• [WORK ITEM]: Read through the records below and copy each line that uses the word "SOUZA".

• [DATA FOR THE TASK]:
▬▬▬▬▬▬
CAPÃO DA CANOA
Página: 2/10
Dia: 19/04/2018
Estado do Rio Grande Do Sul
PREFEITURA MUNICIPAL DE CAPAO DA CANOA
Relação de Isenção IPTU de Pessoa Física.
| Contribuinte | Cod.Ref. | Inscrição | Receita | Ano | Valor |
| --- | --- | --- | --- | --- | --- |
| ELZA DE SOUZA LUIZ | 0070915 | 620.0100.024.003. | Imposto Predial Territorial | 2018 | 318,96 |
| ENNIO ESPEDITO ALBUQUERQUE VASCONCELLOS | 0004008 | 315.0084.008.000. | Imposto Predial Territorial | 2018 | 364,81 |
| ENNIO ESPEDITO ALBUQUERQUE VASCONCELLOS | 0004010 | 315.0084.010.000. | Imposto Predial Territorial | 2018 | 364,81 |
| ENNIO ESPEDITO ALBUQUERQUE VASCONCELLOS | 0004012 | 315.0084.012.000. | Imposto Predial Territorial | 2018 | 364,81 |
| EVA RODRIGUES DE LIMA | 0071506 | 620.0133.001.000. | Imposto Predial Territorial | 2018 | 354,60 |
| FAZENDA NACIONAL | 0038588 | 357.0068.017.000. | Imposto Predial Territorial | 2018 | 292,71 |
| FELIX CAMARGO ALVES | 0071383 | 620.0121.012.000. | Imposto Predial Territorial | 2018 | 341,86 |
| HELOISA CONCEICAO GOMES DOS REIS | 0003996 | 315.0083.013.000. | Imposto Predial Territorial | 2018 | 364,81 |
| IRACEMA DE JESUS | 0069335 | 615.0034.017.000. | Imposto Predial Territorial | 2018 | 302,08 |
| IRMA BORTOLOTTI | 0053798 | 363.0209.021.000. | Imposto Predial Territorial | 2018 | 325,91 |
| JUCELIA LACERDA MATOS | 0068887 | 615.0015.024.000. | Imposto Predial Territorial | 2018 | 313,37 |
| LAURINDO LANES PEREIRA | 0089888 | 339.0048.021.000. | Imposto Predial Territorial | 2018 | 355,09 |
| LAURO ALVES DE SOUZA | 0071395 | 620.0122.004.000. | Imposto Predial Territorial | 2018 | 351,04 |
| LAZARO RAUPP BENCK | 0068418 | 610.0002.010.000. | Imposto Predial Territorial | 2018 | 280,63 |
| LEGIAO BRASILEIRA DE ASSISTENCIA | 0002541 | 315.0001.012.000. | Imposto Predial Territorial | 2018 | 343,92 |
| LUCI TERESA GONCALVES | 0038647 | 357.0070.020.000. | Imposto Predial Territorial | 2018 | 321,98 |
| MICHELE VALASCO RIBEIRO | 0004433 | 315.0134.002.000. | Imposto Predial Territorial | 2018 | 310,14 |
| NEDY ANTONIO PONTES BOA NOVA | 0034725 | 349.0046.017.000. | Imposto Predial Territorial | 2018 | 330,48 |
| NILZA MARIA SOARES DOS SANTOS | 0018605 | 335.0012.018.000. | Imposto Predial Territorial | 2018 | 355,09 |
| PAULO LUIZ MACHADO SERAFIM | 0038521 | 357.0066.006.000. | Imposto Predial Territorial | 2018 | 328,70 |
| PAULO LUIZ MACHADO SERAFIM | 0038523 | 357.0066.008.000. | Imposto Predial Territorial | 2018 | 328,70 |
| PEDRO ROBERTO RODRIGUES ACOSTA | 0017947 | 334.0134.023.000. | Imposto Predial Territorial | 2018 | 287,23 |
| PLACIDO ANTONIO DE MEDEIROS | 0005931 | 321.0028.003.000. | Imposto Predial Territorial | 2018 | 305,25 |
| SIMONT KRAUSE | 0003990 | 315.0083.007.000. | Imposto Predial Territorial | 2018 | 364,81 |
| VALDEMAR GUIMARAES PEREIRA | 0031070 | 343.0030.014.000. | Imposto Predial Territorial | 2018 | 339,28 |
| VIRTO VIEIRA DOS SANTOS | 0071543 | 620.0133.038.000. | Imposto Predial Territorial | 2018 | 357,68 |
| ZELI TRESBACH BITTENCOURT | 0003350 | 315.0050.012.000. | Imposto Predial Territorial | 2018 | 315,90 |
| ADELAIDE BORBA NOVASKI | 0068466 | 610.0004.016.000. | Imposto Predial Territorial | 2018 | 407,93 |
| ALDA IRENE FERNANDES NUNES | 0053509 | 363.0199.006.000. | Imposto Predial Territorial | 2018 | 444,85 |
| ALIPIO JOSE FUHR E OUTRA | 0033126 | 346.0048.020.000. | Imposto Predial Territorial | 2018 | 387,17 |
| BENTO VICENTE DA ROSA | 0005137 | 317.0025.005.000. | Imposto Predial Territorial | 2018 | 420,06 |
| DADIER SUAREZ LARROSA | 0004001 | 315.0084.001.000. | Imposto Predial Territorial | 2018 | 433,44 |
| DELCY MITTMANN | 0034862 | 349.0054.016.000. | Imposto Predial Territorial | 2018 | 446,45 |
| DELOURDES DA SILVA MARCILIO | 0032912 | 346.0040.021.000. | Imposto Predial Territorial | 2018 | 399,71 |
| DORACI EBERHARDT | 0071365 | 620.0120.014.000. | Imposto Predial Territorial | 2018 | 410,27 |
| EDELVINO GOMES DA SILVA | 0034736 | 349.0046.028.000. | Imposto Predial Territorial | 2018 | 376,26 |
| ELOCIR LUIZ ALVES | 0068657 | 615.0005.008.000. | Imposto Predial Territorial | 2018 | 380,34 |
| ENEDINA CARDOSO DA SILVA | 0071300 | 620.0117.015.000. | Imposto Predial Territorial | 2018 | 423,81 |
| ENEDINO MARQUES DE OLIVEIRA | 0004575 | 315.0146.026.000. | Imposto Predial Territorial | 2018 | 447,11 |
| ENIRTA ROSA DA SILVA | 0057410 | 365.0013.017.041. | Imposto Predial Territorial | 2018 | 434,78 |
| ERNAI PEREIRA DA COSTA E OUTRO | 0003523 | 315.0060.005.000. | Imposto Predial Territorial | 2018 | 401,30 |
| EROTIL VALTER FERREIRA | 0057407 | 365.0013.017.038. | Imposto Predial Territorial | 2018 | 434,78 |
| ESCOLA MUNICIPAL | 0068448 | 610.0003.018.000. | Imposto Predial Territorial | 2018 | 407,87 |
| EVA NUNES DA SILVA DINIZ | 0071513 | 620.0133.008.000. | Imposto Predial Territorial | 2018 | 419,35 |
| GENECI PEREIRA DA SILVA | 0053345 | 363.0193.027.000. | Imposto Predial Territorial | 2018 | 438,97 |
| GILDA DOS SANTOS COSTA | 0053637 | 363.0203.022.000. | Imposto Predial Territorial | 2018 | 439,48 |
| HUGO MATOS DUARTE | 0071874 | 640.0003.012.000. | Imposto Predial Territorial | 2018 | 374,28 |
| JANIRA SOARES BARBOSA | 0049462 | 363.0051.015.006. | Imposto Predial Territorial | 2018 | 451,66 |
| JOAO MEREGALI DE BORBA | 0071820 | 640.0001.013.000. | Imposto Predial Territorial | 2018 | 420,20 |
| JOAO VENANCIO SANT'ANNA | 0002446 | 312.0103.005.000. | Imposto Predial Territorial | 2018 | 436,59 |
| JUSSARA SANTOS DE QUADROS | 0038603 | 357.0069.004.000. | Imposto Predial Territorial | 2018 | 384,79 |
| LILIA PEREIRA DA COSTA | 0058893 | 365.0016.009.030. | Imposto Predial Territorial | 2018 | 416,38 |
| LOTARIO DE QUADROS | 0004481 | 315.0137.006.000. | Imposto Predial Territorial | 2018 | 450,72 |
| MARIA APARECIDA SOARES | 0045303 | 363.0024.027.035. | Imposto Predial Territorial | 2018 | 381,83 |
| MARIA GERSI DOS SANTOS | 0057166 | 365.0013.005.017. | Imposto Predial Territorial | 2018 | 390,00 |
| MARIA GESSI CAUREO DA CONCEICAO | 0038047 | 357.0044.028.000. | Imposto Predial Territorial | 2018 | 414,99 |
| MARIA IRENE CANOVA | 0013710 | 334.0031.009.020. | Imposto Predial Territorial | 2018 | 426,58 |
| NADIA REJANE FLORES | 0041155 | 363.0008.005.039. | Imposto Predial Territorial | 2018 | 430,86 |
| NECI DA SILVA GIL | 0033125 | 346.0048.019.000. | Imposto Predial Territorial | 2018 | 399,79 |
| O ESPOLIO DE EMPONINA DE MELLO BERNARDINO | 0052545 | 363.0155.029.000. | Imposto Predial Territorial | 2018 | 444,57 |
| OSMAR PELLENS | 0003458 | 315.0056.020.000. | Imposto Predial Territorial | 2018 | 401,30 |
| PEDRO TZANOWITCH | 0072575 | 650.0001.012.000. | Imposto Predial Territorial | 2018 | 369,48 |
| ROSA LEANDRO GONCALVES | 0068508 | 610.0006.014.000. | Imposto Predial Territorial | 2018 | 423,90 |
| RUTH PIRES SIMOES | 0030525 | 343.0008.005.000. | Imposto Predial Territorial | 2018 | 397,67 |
▬▬▬▬▬▬
• [COMPLETED EXERCISE]:
| ELZA DE SOUZA LUIZ | 0070915 | 620.0100.024.003. | Imposto Predial Territorial | 2018 | 318,96 |
| LAURO ALVES DE SOUZA | 0071395 | 620.0122.004.000. | Imposto Predial Territorial | 2018 | 351,04 |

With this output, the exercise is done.